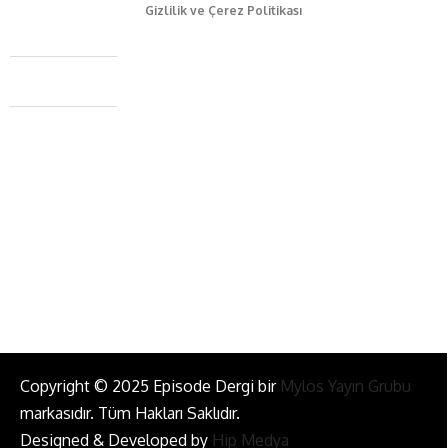
Gizlilik ve Çerez Politikası
Caferağa Mah. Dr. Şakir Paşa Sok. No3/A Kadıköy İstanbul
+90 543 345 46 00
info@episodemag.com
Bizi Takip Et!
Copyright © 2025 Episode Dergi bir
Mylos Yayın Grubu
markasıdır. Tüm Hakları Saklıdır.
Designed & Developed by
Hip Medya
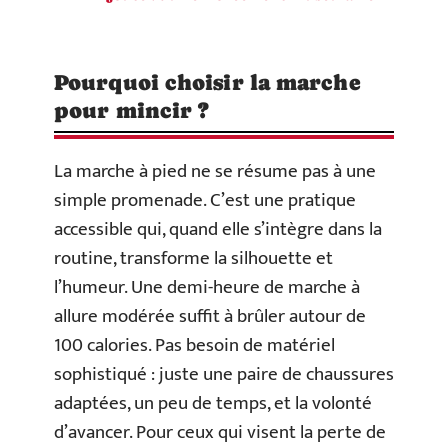
Pourquoi choisir la marche
pour mincir ?
La marche à pied ne se résume pas à une
simple promenade. C’est une pratique
accessible qui, quand elle s’intègre dans la
routine, transforme la silhouette et
l’humeur. Une demi-heure de marche à
allure modérée suffit à brûler autour de
100 calories. Pas besoin de matériel
sophistiqué : juste une paire de chaussures
adaptées, un peu de temps, et la volonté
d’avancer. Pour ceux qui visent la perte de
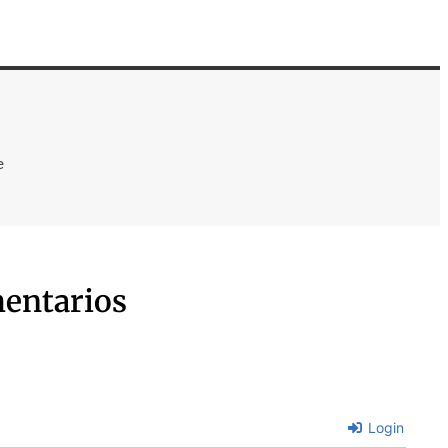
e
entarios
Login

• _WHAT IS NEEDED_:
The required answer is each line of the entries containing the string "marche".

• _SOLUTION TO THIS TASK_:
Pourquoi choisir la marche
La marche à pied ne se résume pas à une
l’humeur. Une demi-heure de marche à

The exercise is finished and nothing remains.